Performance
How fast is each backend? Honest measurements with full methodology so you can reproduce.
Table of contents
Headline numbers
fib(25) on Apple M1 Max, hyperfine --warmup 2 --runs 5:
| backend | median | vs interp | vs native |
|---|---|---|---|
| Resilient (interp) | 406.7 ms | 1× | 0.005× |
| Resilient (VM) | 33.7 ms | 12× | 0.06× |
| Resilient (JIT) | 2.8 ms | 145× | 0.71× |
| Rust (native -O) | 2.0 ms | 204× | 1× |
For context, the same workload in popular scripting languages:
| language | median |
|---|---|
| Python 3 | 32.5 ms |
| Node.js | 62.8 ms |
| Lua | 7.1 ms |
| Ruby | 71.2 ms |
The Cranelift JIT beats every scripting language in the table, including Lua, and is essentially tied with native Rust on this workload (within statistical noise). The bytecode VM is competitive with Python on the same comparison.
Methodology
# Build the binaries
cd resilient
cargo build --release # default features (interp + VM)
cargo build --release --features jit
cp target/release/resilient target/release/resilient-with-jit
# Build the native baseline
rustc -O ../benchmarks/fib/fib_native.rs \
-o ../benchmarks/fib/fib_native
# Run the bench
hyperfine --warmup 2 --runs 5 \
"target/release/resilient ../benchmarks/fib/fib.rs" \
"target/release/resilient --vm ../benchmarks/fib/fib_vm.rs" \
"target/release/resilient-with-jit --jit ../benchmarks/fib/fib_jit.rs" \
"../benchmarks/fib/fib_native"
Or just run the all-in-one script:
./benchmarks/run.sh
# → benchmarks/RESULTS.md gets refreshed
What’s being measured
End-to-end binary invocation. That is:
- Interpreter: tree-walk + execute.
- VM: parse → AST → bytecode-compile → stack-VM execute.

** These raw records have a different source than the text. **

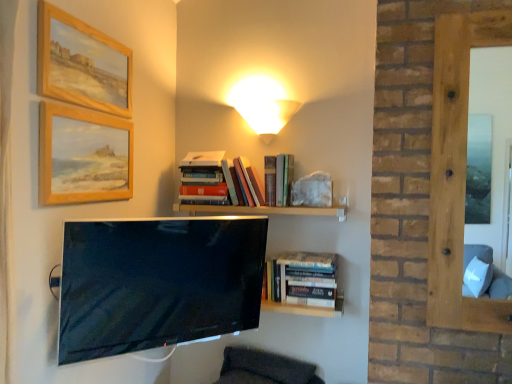
Identify the location of free region under dark gray fabric swivel chair at lower center (from a real-world perspective). This screenshot has width=512, height=384. (257, 380).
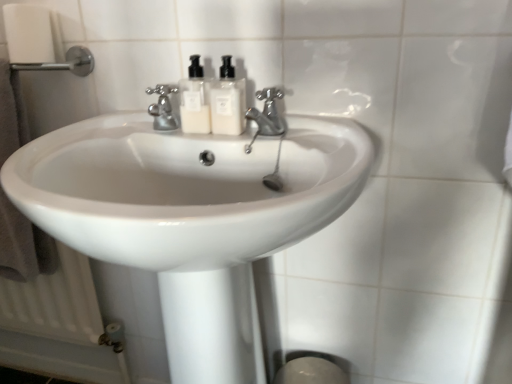
Question: Could satin nickel faucet at center, which appears as the second tap when viewed from the left, be considered to be inside white glossy soap dispenser at center, positioned as the 1th soap dispenser in right-to-left order?

Choices:
 (A) no
 (B) yes

Answer: (A)

Question: Does white glossy soap dispenser at center, which is the second soap dispenser in left-to-right order, have a smaller size compared to satin nickel faucet at center, which appears as the second tap when viewed from the left?

Choices:
 (A) yes
 (B) no

Answer: (A)

Question: From a real-world perspective, is white glossy soap dispenser at center, which is the second soap dispenser in left-to-right order, on satin nickel faucet at center, which is the 1th tap from right to left?

Choices:
 (A) yes
 (B) no

Answer: (A)

Question: Is white glossy soap dispenser at center, positioned as the 1th soap dispenser in right-to-left order, not close to satin nickel faucet at center, which is the 1th tap from right to left?

Choices:
 (A) yes
 (B) no

Answer: (B)

Question: Does white glossy soap dispenser at center, positioned as the 1th soap dispenser in right-to-left order, lie in front of satin nickel faucet at center, which is the 1th tap from right to left?

Choices:
 (A) yes
 (B) no

Answer: (B)

Question: Considering their positions, is polished chrome faucet at center, arranged as the first tap when viewed from the left, located in front of or behind brushed metal towel bar at upper left?

Choices:
 (A) behind
 (B) front

Answer: (B)

Question: From a real-world perspective, is polished chrome faucet at center, arranged as the first tap when viewed from the left, positioned above or below brushed metal towel bar at upper left?

Choices:
 (A) above
 (B) below

Answer: (B)

Question: Looking at the image, does polished chrome faucet at center, which is counted as the 2th tap, starting from the right, seem bigger or smaller compared to brushed metal towel bar at upper left?

Choices:
 (A) small
 (B) big

Answer: (A)

Question: Is polished chrome faucet at center, arranged as the first tap when viewed from the left, situated inside brushed metal towel bar at upper left or outside?

Choices:
 (A) outside
 (B) inside

Answer: (A)

Question: Considering the positions of brown towel at left and white plastic soap dispenser at center, which is the second soap dispenser in right-to-left order, in the image, is brown towel at left taller or shorter than white plastic soap dispenser at center, which is the second soap dispenser in right-to-left order,?

Choices:
 (A) short
 (B) tall

Answer: (B)

Question: Is brown towel at left in front of or behind white plastic soap dispenser at center, which appears as the first soap dispenser when viewed from the left, in the image?

Choices:
 (A) front
 (B) behind

Answer: (B)

Question: Considering the positions of brown towel at left and white plastic soap dispenser at center, which appears as the first soap dispenser when viewed from the left, in the image, is brown towel at left bigger or smaller than white plastic soap dispenser at center, which appears as the first soap dispenser when viewed from the left,?

Choices:
 (A) big
 (B) small

Answer: (A)

Question: Considering the relative positions of brown towel at left and white plastic soap dispenser at center, which is the second soap dispenser in right-to-left order, in the image provided, is brown towel at left to the left or to the right of white plastic soap dispenser at center, which is the second soap dispenser in right-to-left order,?

Choices:
 (A) right
 (B) left

Answer: (B)

Question: Does point (96, 238) appear closer or farther from the camera than point (76, 57)?

Choices:
 (A) closer
 (B) farther

Answer: (A)

Question: From a real-world perspective, is white glossy sink at center physically located above or below brushed metal towel bar at upper left?

Choices:
 (A) above
 (B) below

Answer: (B)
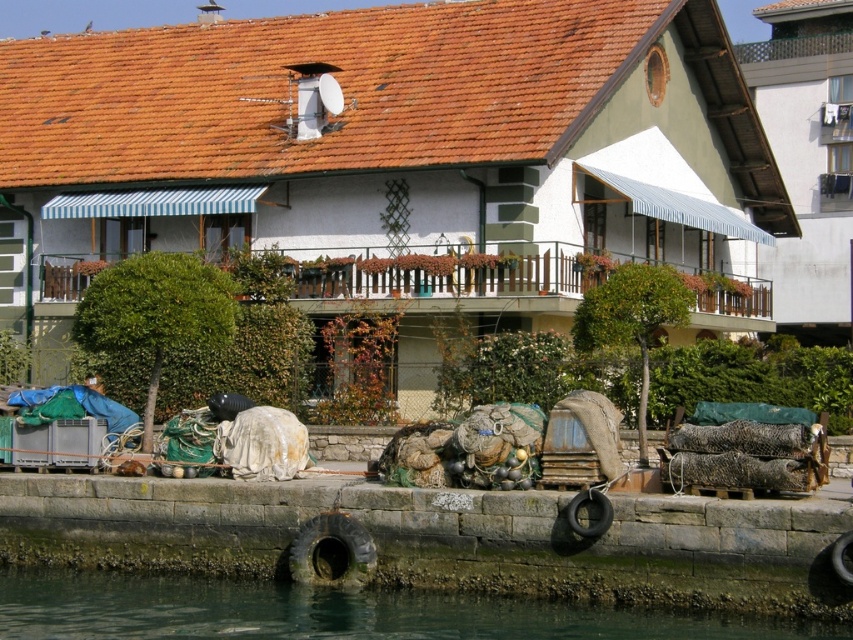
Is point (602, 561) in front of point (196, 577)?

Yes, point (602, 561) is in front of point (196, 577).

In the scene shown: Does dark gray stone dock at lower center have a lesser width compared to clear water at lower left?

No, dark gray stone dock at lower center is not thinner than clear water at lower left.

At what (x,y) coordinates should I click in order to perform the action: click on dark gray stone dock at lower center. Please return your answer as a coordinate pair (x, y). This screenshot has height=640, width=853. Looking at the image, I should click on (433, 536).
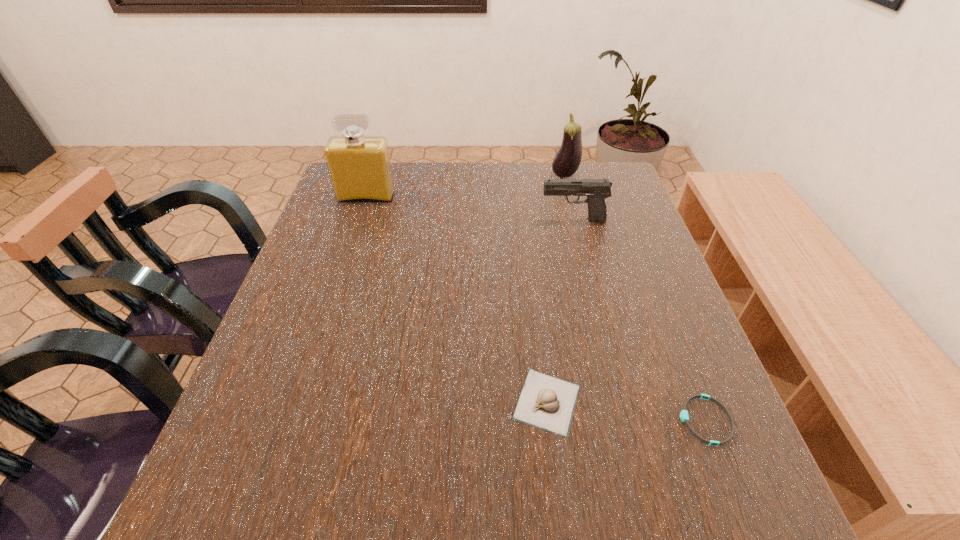
Locate an element on the screen. The image size is (960, 540). object that is at the left edge is located at coordinates (359, 167).

Where is `eggplant present at the right edge`? The image size is (960, 540). eggplant present at the right edge is located at coordinates (566, 162).

Where is `pistol present at the right edge`? The image size is (960, 540). pistol present at the right edge is located at coordinates (597, 190).

You are a GUI agent. You are given a task and a screenshot of the screen. Output one action in this format:
    pyautogui.click(x=<x>, y=<y>)
    Task: Click on the wristband that is at the right edge
    
    Given the screenshot: What is the action you would take?
    pyautogui.click(x=684, y=417)

What are the coordinates of `object that is at the far left corner` in the screenshot? It's located at (359, 167).

The image size is (960, 540). In order to click on object that is at the far right corner in this screenshot , I will do `click(566, 162)`.

In the image, there is a desktop. Identify the location of vacant space at the far edge. The width and height of the screenshot is (960, 540). (516, 206).

I want to click on vacant area at the near edge, so click(x=305, y=523).

You are a GUI agent. You are given a task and a screenshot of the screen. Output one action in this format:
    pyautogui.click(x=<x>, y=<y>)
    Task: Click on the free space at the left edge of the desktop
    This screenshot has height=540, width=960.
    Given the screenshot: What is the action you would take?
    pyautogui.click(x=341, y=342)

Identify the location of vacant space at the right edge. This screenshot has width=960, height=540. (667, 382).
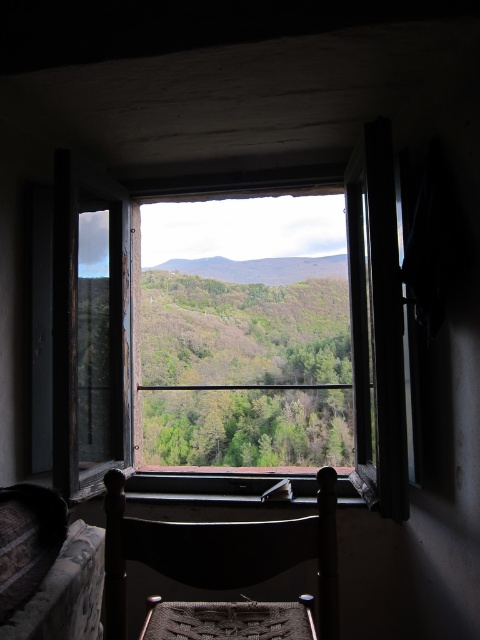
You are standing in a room with a wooden window at center. A friend is outside at point (230,337). Where exactly is your friend located relative to the wooden window at center?

Your friend is located exactly at the wooden window at center.

In the scene shown: You are sitting in the room and want to look outside through the wooden window at center. Since you are sitting on the dark wood chair at center, can you see over the top of the chair to the window?

The wooden window at center has a greater height compared to dark wood chair at center. Since the window is taller than the chair, you can see over the top of the dark wood chair at center to look through the wooden window at center.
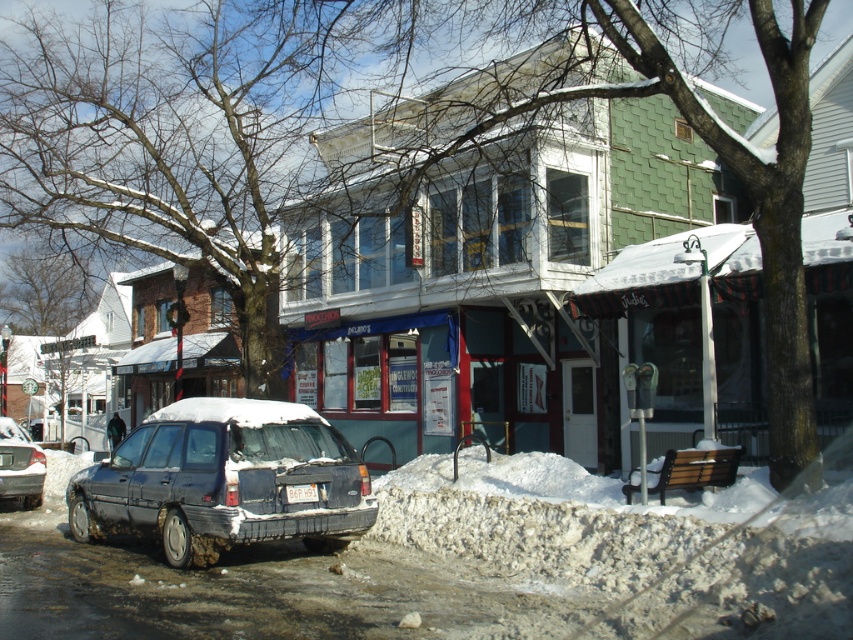
Question: Is dirty metallic car at center bigger than green shingled building at center?

Choices:
 (A) no
 (B) yes

Answer: (B)

Question: Does blue painted storefront at center lie behind matte gray station wagon at lower left?

Choices:
 (A) yes
 (B) no

Answer: (A)

Question: Does green shingled building at center appear under matte gray station wagon at lower left?

Choices:
 (A) yes
 (B) no

Answer: (B)

Question: Among these points, which one is farthest from the camera?

Choices:
 (A) (642, 355)
 (B) (1, 422)

Answer: (B)

Question: Which point appears closest to the camera in this image?

Choices:
 (A) (480, 392)
 (B) (286, 444)

Answer: (B)

Question: Among these points, which one is nearest to the camera?

Choices:
 (A) (399, 372)
 (B) (13, 472)

Answer: (B)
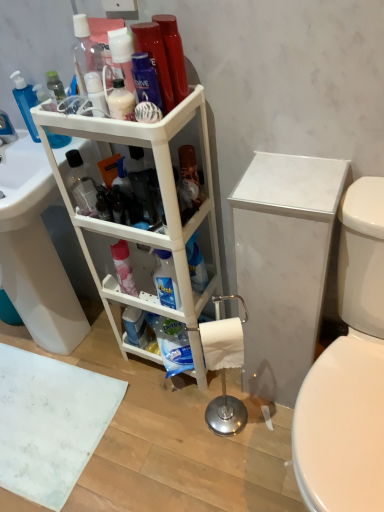
Find the location of a particular element. Image resolution: width=384 pixels, height=512 pixels. vacant space situated above white marble cabinet at right (from a real-world perspective) is located at coordinates (289, 177).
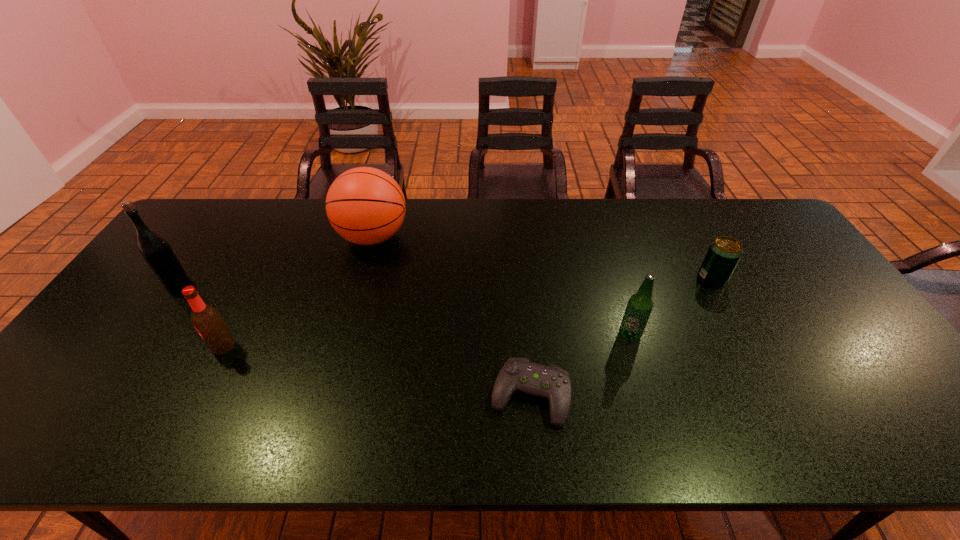
Point out which object is positioned as the fourth nearest to the tallest beer bottle. Please provide its 2D coordinates. Your answer should be formatted as a tuple, i.e. [(x, y)], where the tuple contains the x and y coordinates of a point satisfying the conditions above.

[(640, 305)]

Locate an element on the screen. beer bottle that is the closest one to the rightmost beer bottle is located at coordinates (207, 320).

Identify which beer bottle is located as the second nearest to the leftmost object. Please provide its 2D coordinates. Your answer should be formatted as a tuple, i.e. [(x, y)], where the tuple contains the x and y coordinates of a point satisfying the conditions above.

[(640, 305)]

This screenshot has width=960, height=540. In order to click on vacant space that satisfies the following two spatial constraints: 1. on the back side of the leftmost object; 2. on the left side of the third object from left to right in this screenshot , I will do `click(207, 237)`.

I want to click on free region that satisfies the following two spatial constraints: 1. on the front side of the shortest object; 2. on the right side of the second beer bottle from right to left, so click(198, 395).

- JIT: parse → AST → cranelift-lower → register-alloc →
codegen → finalize → invoke compiled
main. - Rust native: pre-compiled
-Obinary, just invoke.
For the JIT, this means compile time is included in the
measurement. For fib(25) (~242,785 recursive calls), the
compile cost amortizes well — per-call cost dominates. For a
one-shot program (return 1 + 2;) the VM beats the JIT
because the compile time exceeds the entire execution time.
The right backend depends on the workload, not on which one “is fastest” in the abstract.
What the JIT can compile
As of Phase H (RES-105), the JIT lowers:
- Integer literals + boolean literals
- All four arithmetic ops:
+,-,*,/,% - All six comparison ops:
==,!=,<,<=,>,>= if/elsewith arbitrary nesting; bareif+ fallthroughletbindings + identifier reads (function-scoped, immutable)return EXPR;fn name(int p1, int p2, ...)declarations- Direct
name(args)calls including recursion + mutual recursion
What it doesn’t yet do (use the VM instead):
- Reassignment (
x = x + 1) — RES-107 (planned) whileloops — RES-107 (planned)- Closures / nested fns
- Structs, arrays, strings
live { }blocks
The VM and tree walker accept all of the above.
Why three backends?
Each backend is a strict superset of the previous in expressiveness, and a strict subset in startup speed. Pick based on workload:
| Workload shape | Best backend |
|---|---|
| One-shot script (run once, exit) | Tree walker |
| Medium server / batch job | Bytecode VM |
| Long-running compute / hot loop / recursion | JIT |
| Embedded MCU | Tree walker (uses resilient-runtime) |
The interpreter is canonical — when in doubt about semantics, its behavior wins. The VM and JIT must produce identical output for any program they both accept; the test suite includes this as an invariant.
Other benchmarks
benchmarks/RESULTS.md also covers:
sum 1..100000— while-loop accumulator. Interp at 47 ms; not yet measured on VM/JIT (loop bytecode + reassignment not in the JIT yet — see RES-107).- Contract overhead — 100k
safe_divcalls with vs without arequiresclause. ~18% overhead today; expected to drop to near-zero as more contracts are statically discharged (RES-068 elides runtime checks for fully-proven functions).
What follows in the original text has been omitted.